A Baseball Childhood: Part One In A Series of Essays by Ryan Keating

Ryan Keating is a wonderful friend and fellow avid sports fan, tennis player, and writer. Find his ruminations at http://ryankeatingsavidfandom.wordpress.com/


A Baseball Childhood

By Ryan Keating


Part One: The Never-ending Whiffle Ball World Series

As a child growing up I was obsessed with Mark McGwire.  I collected over a hundred of his baseball cards, which I still have somewhere, in dusty albums.  I remember the summer of 1992, when I was eight and my brother was thirteen, we thought we had discovered a deeply held secret by obtaining addresses of all the major league baseball stadiums. We could just write the players to get their autographs, sending them their baseball cards through the mail instead of standing by the dugout, elbows out, with all the other suckers pleading for a quick scribble.  We wrote to a few and I heard back from McGwire and Nolan Ryan.  I particularly liked Nolan Ryan, who was then 45 years-old and still hurling for the Rangers, for the simple reason that his last name was the same as my own.  I was elated to receive autographs from these two players, though I don’t think any worked for my brother – probably because he wrote Jose Canseco, which is something I always give him a hard time for.  It was then the hot debate in the neighborhood if these signatures were in fact real.  I tried to prove to everyone that they were by smudging out a little bit of their autographs with water to prove that it was indeed pen and not a printout.  However, then the debate turned to the conspiracy theory that maybe someone else signed it.  I couldn’t win but I believed they were legitimate, so the autographs went up on the McGwire shrine in my bedroom.  Nolan was an exception on that shrine. 1985-mark-mcgwire-rookie-card

I always wanted to play first base due to my obsession with McGwire.  As the years passed I was glad that nobody ever put me there.  In pee wee baseball when I was 5 and 6, I remember my coach saying he was going to throw me some home run balls so “Be ready.”  Basically balls hit to the outfield were home runs and sometimes home runs came with any ball I hit because I was a speedy runner and I usually wouldn’t stop chugging until I crossed home plate. Until high school baseball it is easy for a fast kid to get out of pickles.

## [Activity list]
a) Reproduce the passage from the baseball childhood essay starting with "I always wanted" and going on through "out of pickles.".
b) In the baseball childhood essay, which team was Nolan Ryan still pitching for in the summer of 1992?

## [Dataset content]
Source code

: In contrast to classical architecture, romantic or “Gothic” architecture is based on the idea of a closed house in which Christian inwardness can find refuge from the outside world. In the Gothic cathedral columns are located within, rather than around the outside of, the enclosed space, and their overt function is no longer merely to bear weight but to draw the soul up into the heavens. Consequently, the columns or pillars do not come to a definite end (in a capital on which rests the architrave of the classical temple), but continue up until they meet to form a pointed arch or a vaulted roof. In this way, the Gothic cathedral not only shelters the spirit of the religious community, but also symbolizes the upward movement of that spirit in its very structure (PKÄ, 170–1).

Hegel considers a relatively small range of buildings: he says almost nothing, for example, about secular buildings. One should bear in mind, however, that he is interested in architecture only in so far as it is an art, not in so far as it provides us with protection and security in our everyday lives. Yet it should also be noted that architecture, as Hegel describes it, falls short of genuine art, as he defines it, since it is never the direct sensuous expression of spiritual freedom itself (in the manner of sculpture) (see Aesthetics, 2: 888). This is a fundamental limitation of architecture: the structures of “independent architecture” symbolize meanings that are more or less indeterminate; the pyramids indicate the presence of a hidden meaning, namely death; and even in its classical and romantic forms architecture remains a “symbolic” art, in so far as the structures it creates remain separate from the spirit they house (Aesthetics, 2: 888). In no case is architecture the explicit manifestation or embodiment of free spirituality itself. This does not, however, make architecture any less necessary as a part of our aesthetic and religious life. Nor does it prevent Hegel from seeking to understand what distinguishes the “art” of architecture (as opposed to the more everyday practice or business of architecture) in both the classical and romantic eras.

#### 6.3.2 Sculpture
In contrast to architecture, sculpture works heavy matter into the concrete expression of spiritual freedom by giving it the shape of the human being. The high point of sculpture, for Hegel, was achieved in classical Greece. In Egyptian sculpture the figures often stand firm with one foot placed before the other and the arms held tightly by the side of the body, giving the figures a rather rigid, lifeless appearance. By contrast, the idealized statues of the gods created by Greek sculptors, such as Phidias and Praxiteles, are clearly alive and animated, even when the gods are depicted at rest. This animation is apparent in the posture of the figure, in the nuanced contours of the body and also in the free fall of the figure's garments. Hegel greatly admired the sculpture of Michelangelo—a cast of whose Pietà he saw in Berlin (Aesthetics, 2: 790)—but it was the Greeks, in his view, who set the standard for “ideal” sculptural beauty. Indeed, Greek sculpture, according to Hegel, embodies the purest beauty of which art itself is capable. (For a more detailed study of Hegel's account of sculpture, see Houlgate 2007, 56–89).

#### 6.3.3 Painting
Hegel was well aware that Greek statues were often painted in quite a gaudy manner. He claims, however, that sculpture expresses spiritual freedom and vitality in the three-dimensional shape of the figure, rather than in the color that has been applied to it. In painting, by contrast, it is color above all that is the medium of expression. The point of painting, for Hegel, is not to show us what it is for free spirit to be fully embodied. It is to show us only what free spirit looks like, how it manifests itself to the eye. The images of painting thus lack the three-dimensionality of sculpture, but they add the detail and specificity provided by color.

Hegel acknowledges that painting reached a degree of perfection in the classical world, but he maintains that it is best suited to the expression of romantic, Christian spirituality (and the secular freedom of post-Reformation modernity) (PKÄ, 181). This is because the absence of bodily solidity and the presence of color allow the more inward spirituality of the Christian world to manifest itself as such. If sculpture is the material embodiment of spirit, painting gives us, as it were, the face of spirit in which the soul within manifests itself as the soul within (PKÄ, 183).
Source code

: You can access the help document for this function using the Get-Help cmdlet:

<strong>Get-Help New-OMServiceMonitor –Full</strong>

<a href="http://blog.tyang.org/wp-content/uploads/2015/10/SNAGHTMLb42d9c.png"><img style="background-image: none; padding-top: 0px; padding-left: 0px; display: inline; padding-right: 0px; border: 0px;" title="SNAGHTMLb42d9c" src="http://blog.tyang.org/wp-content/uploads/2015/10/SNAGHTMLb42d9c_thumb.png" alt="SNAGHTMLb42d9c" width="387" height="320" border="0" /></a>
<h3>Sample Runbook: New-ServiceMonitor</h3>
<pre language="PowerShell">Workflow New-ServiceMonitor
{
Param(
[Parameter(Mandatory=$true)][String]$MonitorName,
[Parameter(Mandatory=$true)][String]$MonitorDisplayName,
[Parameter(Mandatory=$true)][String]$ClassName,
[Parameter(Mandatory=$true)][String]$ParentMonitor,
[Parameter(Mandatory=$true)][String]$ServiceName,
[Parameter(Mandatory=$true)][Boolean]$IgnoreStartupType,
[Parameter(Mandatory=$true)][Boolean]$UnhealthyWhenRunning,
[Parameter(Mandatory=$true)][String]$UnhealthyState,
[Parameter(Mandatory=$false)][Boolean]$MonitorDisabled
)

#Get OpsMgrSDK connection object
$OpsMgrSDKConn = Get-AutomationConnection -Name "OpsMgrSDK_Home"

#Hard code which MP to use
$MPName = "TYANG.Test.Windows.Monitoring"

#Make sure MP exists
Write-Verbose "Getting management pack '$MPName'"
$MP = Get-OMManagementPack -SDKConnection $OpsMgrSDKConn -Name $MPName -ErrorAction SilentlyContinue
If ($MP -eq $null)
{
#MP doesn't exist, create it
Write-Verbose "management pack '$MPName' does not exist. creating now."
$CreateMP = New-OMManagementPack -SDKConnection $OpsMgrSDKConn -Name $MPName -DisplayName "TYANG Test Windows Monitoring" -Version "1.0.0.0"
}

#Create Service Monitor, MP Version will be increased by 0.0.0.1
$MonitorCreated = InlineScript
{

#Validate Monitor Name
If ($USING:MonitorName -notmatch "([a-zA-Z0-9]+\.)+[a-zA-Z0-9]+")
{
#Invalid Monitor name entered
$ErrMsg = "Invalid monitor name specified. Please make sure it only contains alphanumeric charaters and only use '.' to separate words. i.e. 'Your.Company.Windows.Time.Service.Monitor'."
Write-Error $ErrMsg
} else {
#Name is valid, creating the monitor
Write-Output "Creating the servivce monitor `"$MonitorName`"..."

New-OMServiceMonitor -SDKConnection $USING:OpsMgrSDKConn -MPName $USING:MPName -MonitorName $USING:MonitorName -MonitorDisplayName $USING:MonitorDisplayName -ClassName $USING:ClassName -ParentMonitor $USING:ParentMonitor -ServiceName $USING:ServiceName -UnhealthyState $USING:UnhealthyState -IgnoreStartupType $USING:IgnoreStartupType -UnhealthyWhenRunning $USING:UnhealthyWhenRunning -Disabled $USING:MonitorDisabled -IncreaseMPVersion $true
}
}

## [Task-by-task solutions]
a)
I always wanted to play first base due to my obsession with McGwire.  As the years passed I was glad that nobody ever put me there.  In pee wee baseball when I was 5 and 6, I remember my coach saying he was going to throw me some home run balls so “Be ready.”  Basically balls hit to the outfield were home runs and sometimes home runs came with any ball I hit because I was a speedy runner and I usually wouldn’t stop chugging until I crossed home plate. Until high school baseball it is easy for a fast kid to get out of pickles.

b) The Rangers.